_What you need to do_. Output the records below verbatim, minus the pictures.

_Dataset records_.
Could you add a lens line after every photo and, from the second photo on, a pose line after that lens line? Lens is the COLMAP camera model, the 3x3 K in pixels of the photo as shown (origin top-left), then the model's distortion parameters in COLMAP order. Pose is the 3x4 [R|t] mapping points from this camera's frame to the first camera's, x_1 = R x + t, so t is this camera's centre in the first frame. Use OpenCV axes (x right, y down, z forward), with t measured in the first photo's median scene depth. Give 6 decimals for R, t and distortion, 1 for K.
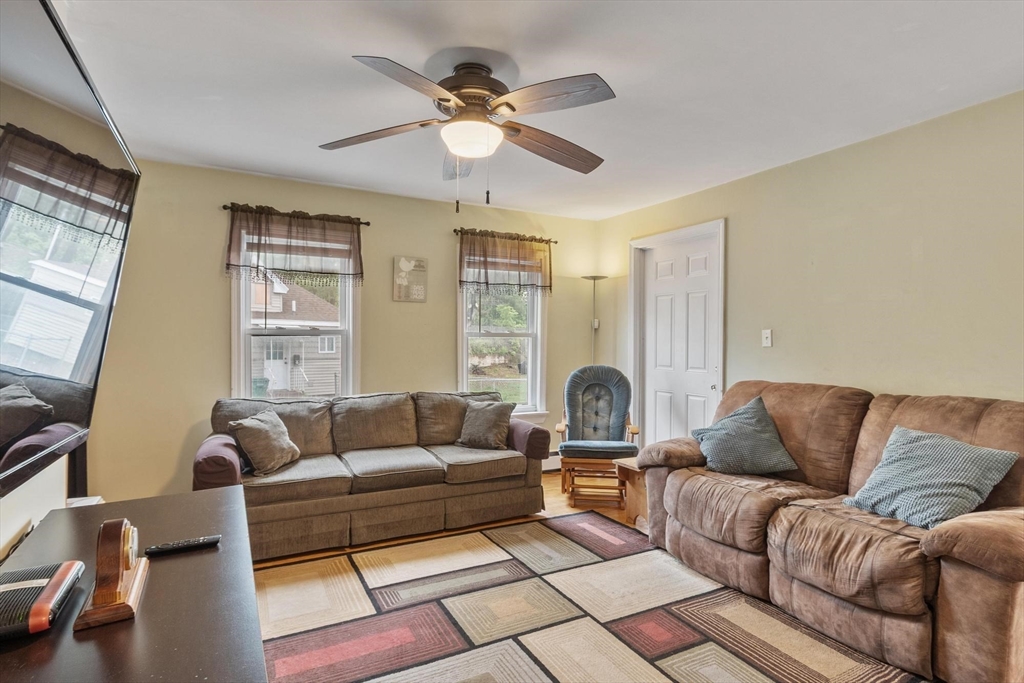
lens RADIAL K [[537.3, 0, 513.1], [0, 537.3, 346.2], [0, 0, 1]] dist [0.004718, -0.001352]
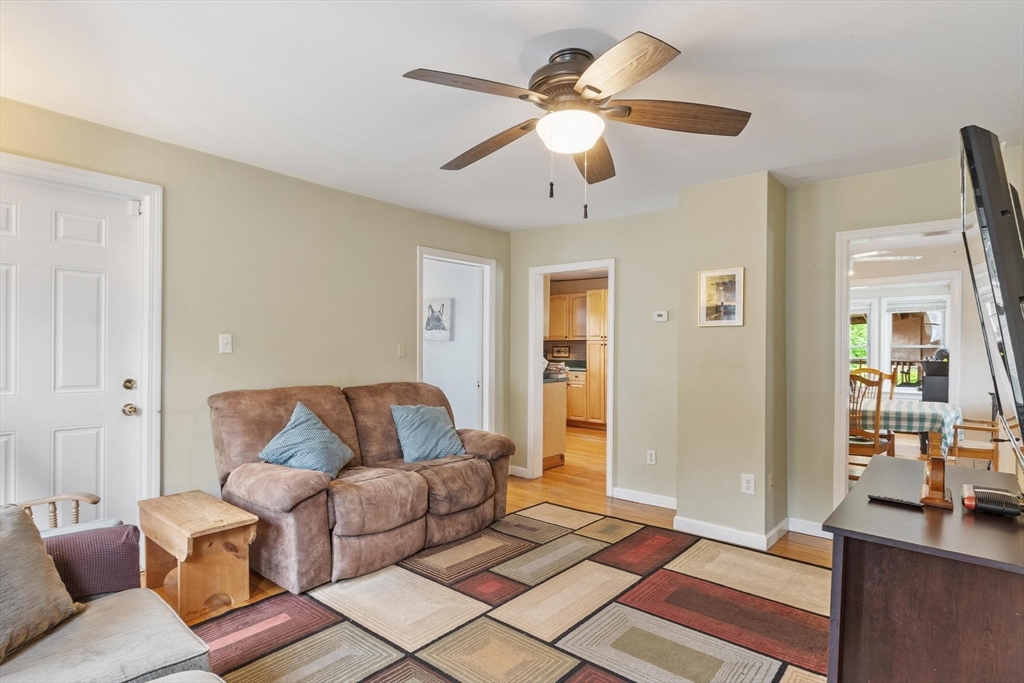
lens RADIAL K [[537.3, 0, 509.6], [0, 537.3, 351.8], [0, 0, 1]] dist [0.004718, -0.001352]
pose [[-0.393018, -0.010965, 0.919465, -0.527694], [-0.008936, 0.999927, 0.008105, -0.011955], [-0.919487, -0.005031, -0.393087, 0.866045]]
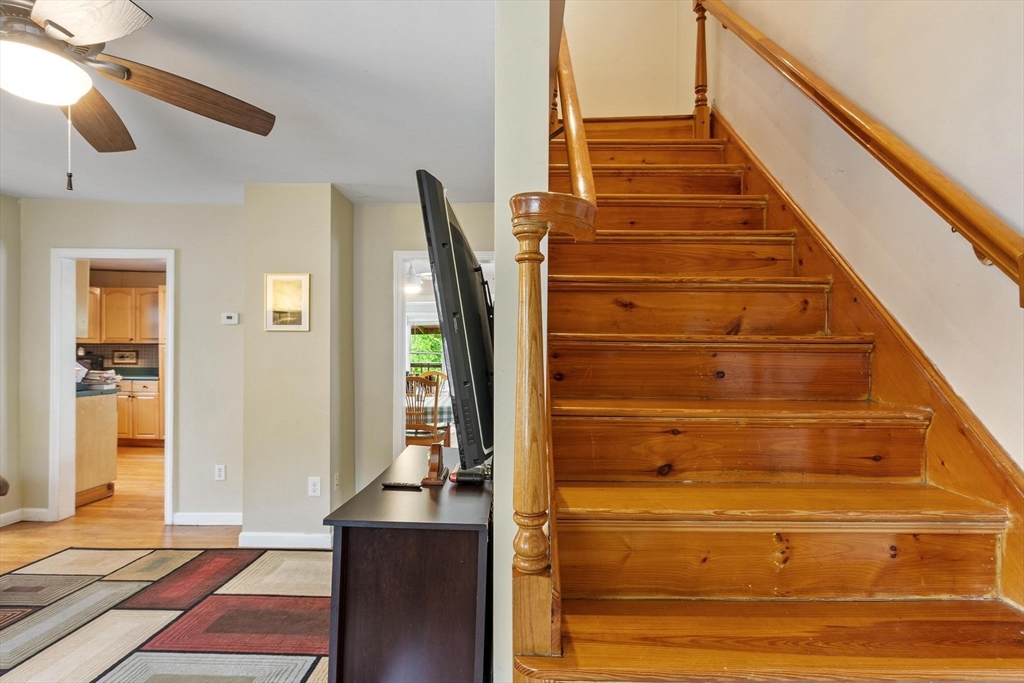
lens RADIAL K [[537.3, 0, 505.9], [0, 537.3, 355.5], [0, 0, 1]] dist [0.004718, -0.001352]
pose [[-0.885934, -0.008698, 0.463730, -0.575008], [-0.011232, 0.999933, -0.002703, -0.011779], [-0.463675, -0.007603, -0.885973, 0.802996]]
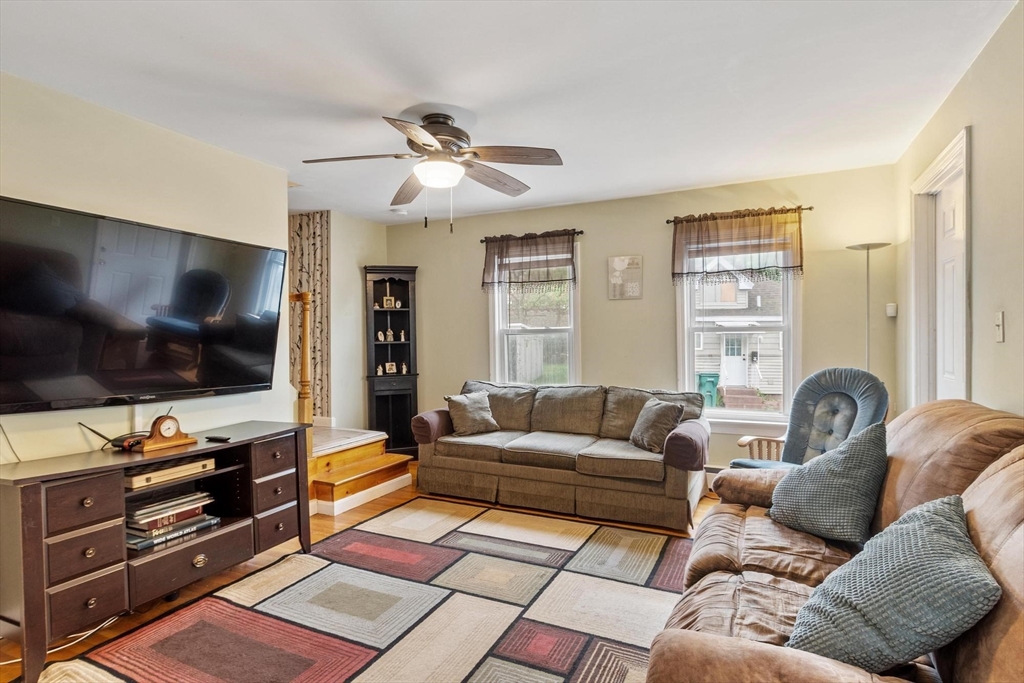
lens RADIAL K [[537.3, 0, 494.7], [0, 537.3, 343.3], [0, 0, 1]] dist [0.004718, -0.001352]
pose [[0.578315, -0.000517, -0.815813, 0.590364], [0.001605, 0.999999, 0.000504, 0.001007], [0.815812, -0.001601, 0.578315, 0.231879]]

_Response_.
Could you add a lens line after every photo and, from the second photo on, a pose line after that lens line? Lens is the COLMAP camera model, the 3x3 K in pixels of the photo as shown (origin top-left), then the model's distortion parameters in COLMAP order. Pose is the 3x4 [R|t] mapping points from this camera's frame to the first camera's, x_1 = R x + t, so t is this camera's centre in the first frame. Use OpenCV axes (x right, y down, z forward), with t measured in the first photo's median scene depth. Give 6 decimals for R, t and distortion, 1 for K.
lens RADIAL K [[537.3, 0, 513.1], [0, 537.3, 346.2], [0, 0, 1]] dist [0.004718, -0.001352]
lens RADIAL K [[537.3, 0, 509.6], [0, 537.3, 351.8], [0, 0, 1]] dist [0.004718, -0.001352]
pose [[-0.393018, -0.010965, 0.919465, -0.527694], [-0.008936, 0.999927, 0.008105, -0.011955], [-0.919487, -0.005031, -0.393087, 0.866045]]
lens RADIAL K [[537.3, 0, 505.9], [0, 537.3, 355.5], [0, 0, 1]] dist [0.004718, -0.001352]
pose [[-0.885934, -0.008698, 0.463730, -0.575008], [-0.011232, 0.999933, -0.002703, -0.011779], [-0.463675, -0.007603, -0.885973, 0.802996]]
lens RADIAL K [[537.3, 0, 494.7], [0, 537.3, 343.3], [0, 0, 1]] dist [0.004718, -0.001352]
pose [[0.578315, -0.000517, -0.815813, 0.590364], [0.001605, 0.999999, 0.000504, 0.001007], [0.815812, -0.001601, 0.578315, 0.231879]]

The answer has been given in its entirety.